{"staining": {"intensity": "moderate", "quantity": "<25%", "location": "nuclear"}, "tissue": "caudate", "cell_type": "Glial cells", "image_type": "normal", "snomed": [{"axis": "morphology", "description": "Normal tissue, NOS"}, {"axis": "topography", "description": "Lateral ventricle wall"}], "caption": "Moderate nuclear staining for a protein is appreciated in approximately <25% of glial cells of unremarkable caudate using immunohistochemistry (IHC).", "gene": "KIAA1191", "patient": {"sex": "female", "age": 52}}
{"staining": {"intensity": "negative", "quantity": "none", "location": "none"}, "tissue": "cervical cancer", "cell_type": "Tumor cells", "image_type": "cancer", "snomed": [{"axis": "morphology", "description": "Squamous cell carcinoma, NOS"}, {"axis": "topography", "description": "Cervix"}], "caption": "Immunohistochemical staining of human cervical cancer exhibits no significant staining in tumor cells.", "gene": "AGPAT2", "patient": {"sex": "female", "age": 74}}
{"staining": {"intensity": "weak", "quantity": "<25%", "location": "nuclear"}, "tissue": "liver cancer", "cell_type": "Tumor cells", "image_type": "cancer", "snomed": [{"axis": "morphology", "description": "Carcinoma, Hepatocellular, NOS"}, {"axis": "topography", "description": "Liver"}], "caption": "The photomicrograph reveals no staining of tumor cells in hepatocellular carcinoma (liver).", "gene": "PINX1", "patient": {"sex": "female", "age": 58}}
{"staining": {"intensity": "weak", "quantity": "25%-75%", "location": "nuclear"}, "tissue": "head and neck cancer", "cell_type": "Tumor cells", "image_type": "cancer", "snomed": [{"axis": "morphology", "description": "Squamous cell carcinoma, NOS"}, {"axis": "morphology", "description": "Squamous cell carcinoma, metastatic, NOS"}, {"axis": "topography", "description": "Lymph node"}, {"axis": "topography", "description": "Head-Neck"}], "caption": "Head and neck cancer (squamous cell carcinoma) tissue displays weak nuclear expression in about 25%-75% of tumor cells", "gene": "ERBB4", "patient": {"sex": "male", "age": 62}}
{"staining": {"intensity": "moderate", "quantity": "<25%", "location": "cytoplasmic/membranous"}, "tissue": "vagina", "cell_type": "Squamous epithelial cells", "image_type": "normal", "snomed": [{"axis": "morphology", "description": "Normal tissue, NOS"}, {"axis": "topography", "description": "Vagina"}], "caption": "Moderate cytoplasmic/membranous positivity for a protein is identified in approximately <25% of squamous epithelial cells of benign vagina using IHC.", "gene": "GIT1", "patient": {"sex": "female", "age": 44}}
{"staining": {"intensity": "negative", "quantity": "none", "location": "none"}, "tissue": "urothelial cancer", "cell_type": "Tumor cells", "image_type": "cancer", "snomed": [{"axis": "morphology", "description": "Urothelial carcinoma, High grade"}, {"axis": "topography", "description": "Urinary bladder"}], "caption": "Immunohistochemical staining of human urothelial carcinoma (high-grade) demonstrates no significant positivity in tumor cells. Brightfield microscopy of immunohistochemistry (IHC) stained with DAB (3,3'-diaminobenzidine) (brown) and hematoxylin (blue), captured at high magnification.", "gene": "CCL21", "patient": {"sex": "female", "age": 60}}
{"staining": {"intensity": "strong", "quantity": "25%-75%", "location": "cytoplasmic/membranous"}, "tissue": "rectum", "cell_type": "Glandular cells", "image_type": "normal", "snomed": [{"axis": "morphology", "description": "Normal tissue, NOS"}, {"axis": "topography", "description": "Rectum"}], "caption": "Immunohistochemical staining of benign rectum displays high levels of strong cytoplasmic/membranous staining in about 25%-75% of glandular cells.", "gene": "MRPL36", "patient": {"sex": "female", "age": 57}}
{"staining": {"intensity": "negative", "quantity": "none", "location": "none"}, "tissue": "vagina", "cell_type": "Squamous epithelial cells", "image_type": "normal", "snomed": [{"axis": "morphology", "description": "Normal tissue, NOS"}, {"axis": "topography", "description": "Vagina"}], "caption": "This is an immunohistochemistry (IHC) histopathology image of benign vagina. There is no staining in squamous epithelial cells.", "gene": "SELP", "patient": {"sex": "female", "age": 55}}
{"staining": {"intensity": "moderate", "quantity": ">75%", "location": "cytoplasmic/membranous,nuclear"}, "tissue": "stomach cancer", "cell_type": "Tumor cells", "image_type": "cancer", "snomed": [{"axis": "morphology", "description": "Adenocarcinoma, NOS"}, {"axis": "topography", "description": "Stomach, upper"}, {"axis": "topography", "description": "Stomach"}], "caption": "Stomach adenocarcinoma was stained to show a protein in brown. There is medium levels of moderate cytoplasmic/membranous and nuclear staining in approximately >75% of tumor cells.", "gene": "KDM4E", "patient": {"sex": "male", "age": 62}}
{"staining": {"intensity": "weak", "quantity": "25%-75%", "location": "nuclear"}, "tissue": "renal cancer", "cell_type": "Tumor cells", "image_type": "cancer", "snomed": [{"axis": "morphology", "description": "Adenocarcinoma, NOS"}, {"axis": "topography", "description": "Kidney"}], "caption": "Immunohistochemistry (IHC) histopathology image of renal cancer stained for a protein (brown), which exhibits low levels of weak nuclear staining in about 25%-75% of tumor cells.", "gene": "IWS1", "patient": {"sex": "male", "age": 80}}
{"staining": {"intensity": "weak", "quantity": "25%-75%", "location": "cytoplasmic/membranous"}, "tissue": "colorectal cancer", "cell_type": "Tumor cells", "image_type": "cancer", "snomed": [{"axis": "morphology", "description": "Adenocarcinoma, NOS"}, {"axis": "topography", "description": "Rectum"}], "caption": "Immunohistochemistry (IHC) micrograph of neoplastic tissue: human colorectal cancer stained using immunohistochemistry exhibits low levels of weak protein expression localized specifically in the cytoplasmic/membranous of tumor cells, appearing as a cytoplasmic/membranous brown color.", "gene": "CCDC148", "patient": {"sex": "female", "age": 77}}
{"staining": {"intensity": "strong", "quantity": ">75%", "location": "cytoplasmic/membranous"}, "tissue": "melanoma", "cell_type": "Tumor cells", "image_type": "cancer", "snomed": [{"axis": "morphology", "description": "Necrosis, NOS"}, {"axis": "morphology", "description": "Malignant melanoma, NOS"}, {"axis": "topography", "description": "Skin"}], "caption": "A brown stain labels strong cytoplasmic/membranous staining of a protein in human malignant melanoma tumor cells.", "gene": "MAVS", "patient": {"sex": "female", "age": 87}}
────────
▶ PROBLEM:
Write out the records again so that each line matches the original exactly.

▶ RESPONSE TO THE EXERCISE:
{"staining": {"intensity": "moderate", "quantity": "<25%", "location": "nuclear"}, "tissue": "caudate", "cell_type": "Glial cells", "image_type": "normal", "snomed": [{"axis": "morphology", "description": "Normal tissue, NOS"}, {"axis": "topography", "description": "Lateral ventricle wall"}], "caption": "Moderate nuclear staining for a protein is appreciated in approximately <25% of glial cells of unremarkable caudate using immunohistochemistry (IHC).", "gene": "KIAA1191", "patient": {"sex": "female", "age": 52}}
{"staining": {"intensity": "negative", "quantity": "none", "location": "none"}, "tissue": "cervical cancer", "cell_type": "Tumor cells", "image_type": "cancer", "snomed": [{"axis": "morphology", "description": "Squamous cell carcinoma, NOS"}, {"axis": "topography", "description": "Cervix"}], "caption": "Immunohistochemical staining of human cervical cancer exhibits no significant staining in tumor cells.", "gene": "AGPAT2", "patient": {"sex": "female", "age": 74}}
{"staining": {"intensity": "weak", "quantity": "<25%", "location": "nuclear"}, "tissue": "liver cancer", "cell_type": "Tumor cells", "image_type": "cancer", "snomed": [{"axis": "morphology", "description": "Carcinoma, Hepatocellular, NOS"}, {"axis": "topography", "description": "Liver"}], "caption": "The photomicrograph reveals no staining of tumor cells in hepatocellular carcinoma (liver).", "gene": "PINX1", "patient": {"sex": "female", "age": 58}}
{"staining": {"intensity": "weak", "quantity": "25%-75%", "location": "nuclear"}, "tissue": "head and neck cancer", "cell_type": "Tumor cells", "image_type": "cancer", "snomed": [{"axis": "morphology", "description": "Squamous cell carcinoma, NOS"}, {"axis": "morphology", "description": "Squamous cell carcinoma, metastatic, NOS"}, {"axis": "topography", "description": "Lymph node"}, {"axis": "topography", "description": "Head-Neck"}], "caption": "Head and neck cancer (squamous cell carcinoma) tissue displays weak nuclear expression in about 25%-75% of tumor cells", "gene": "ERBB4", "patient": {"sex": "male", "age": 62}}
{"staining": {"intensity": "moderate", "quantity": "<25%", "location": "cytoplasmic/membranous"}, "tissue": "vagina", "cell_type": "Squamous epithelial cells", "image_type": "normal", "snomed": [{"axis": "morphology", "description": "Normal tissue, NOS"}, {"axis": "topography", "description": "Vagina"}], "caption": "Moderate cytoplasmic/membranous positivity for a protein is identified in approximately <25% of squamous epithelial cells of benign vagina using IHC.", "gene": "GIT1", "patient": {"sex": "female", "age": 44}}
{"staining": {"intensity": "negative", "quantity": "none", "location": "none"}, "tissue": "urothelial cancer", "cell_type": "Tumor cells", "image_type": "cancer", "snomed": [{"axis": "morphology", "description": "Urothelial carcinoma, High grade"}, {"axis": "topography", "description": "Urinary bladder"}], "caption": "Immunohistochemical staining of human urothelial carcinoma (high-grade) demonstrates no significant positivity in tumor cells. Brightfield microscopy of immunohistochemistry (IHC) stained with DAB (3,3'-diaminobenzidine) (brown) and hematoxylin (blue), captured at high magnification.", "gene": "CCL21", "patient": {"sex": "female", "age": 60}}
{"staining": {"intensity": "strong", "quantity": "25%-75%", "location": "cytoplasmic/membranous"}, "tissue": "rectum", "cell_type": "Glandular cells", "image_type": "normal", "snomed": [{"axis": "morphology", "description": "Normal tissue, NOS"}, {"axis": "topography", "description": "Rectum"}], "caption": "Immunohistochemical staining of benign rectum displays high levels of strong cytoplasmic/membranous staining in about 25%-75% of glandular cells.", "gene": "MRPL36", "patient": {"sex": "female", "age": 57}}
{"staining": {"intensity": "negative", "quantity": "none", "location": "none"}, "tissue": "vagina", "cell_type": "Squamous epithelial cells", "image_type": "normal", "snomed": [{"axis": "morphology", "description": "Normal tissue, NOS"}, {"axis": "topography", "description": "Vagina"}], "caption": "This is an immunohistochemistry (IHC) histopathology image of benign vagina. There is no staining in squamous epithelial cells.", "gene": "SELP", "patient": {"sex": "female", "age": 55}}
{"staining": {"intensity": "moderate", "quantity": ">75%", "location": "cytoplasmic/membranous,nuclear"}, "tissue": "stomach cancer", "cell_type": "Tumor cells", "image_type": "cancer", "snomed": [{"axis": "morphology", "description": "Adenocarcinoma, NOS"}, {"axis": "topography", "description": "Stomach, upper"}, {"axis": "topography", "description": "Stomach"}], "caption": "Stomach adenocarcinoma was stained to show a protein in brown. There is medium levels of moderate cytoplasmic/membranous and nuclear staining in approximately >75% of tumor cells.", "gene": "KDM4E", "patient": {"sex": "male", "age": 62}}
{"staining": {"intensity": "weak", "quantity": "25%-75%", "location": "nuclear"}, "tissue": "renal cancer", "cell_type": "Tumor cells", "image_type": "cancer", "snomed": [{"axis": "morphology", "description": "Adenocarcinoma, NOS"}, {"axis": "topography", "description": "Kidney"}], "caption": "Immunohistochemistry (IHC) histopathology image of renal cancer stained for a protein (brown), which exhibits low levels of weak nuclear staining in about 25%-75% of tumor cells.", "gene": "IWS1", "patient": {"sex": "male", "age": 80}}
{"staining": {"intensity": "weak", "quantity": "25%-75%", "location": "cytoplasmic/membranous"}, "tissue": "colorectal cancer", "cell_type": "Tumor cells", "image_type": "cancer", "snomed": [{"axis": "morphology", "description": "Adenocarcinoma, NOS"}, {"axis": "topography", "description": "Rectum"}], "caption": "Immunohistochemistry (IHC) micrograph of neoplastic tissue: human colorectal cancer stained using immunohistochemistry exhibits low levels of weak protein expression localized specifically in the cytoplasmic/membranous of tumor cells, appearing as a cytoplasmic/membranous brown color.", "gene": "CCDC148", "patient": {"sex": "female", "age": 77}}
{"staining": {"intensity": "strong", "quantity": ">75%", "location": "cytoplasmic/membranous"}, "tissue": "melanoma", "cell_type": "Tumor cells", "image_type": "cancer", "snomed": [{"axis": "morphology", "description": "Necrosis, NOS"}, {"axis": "morphology", "description": "Malignant melanoma, NOS"}, {"axis": "topography", "description": "Skin"}], "caption": "A brown stain labels strong cytoplasmic/membranous staining of a protein in human malignant melanoma tumor cells.", "gene": "MAVS", "patient": {"sex": "female", "age": 87}}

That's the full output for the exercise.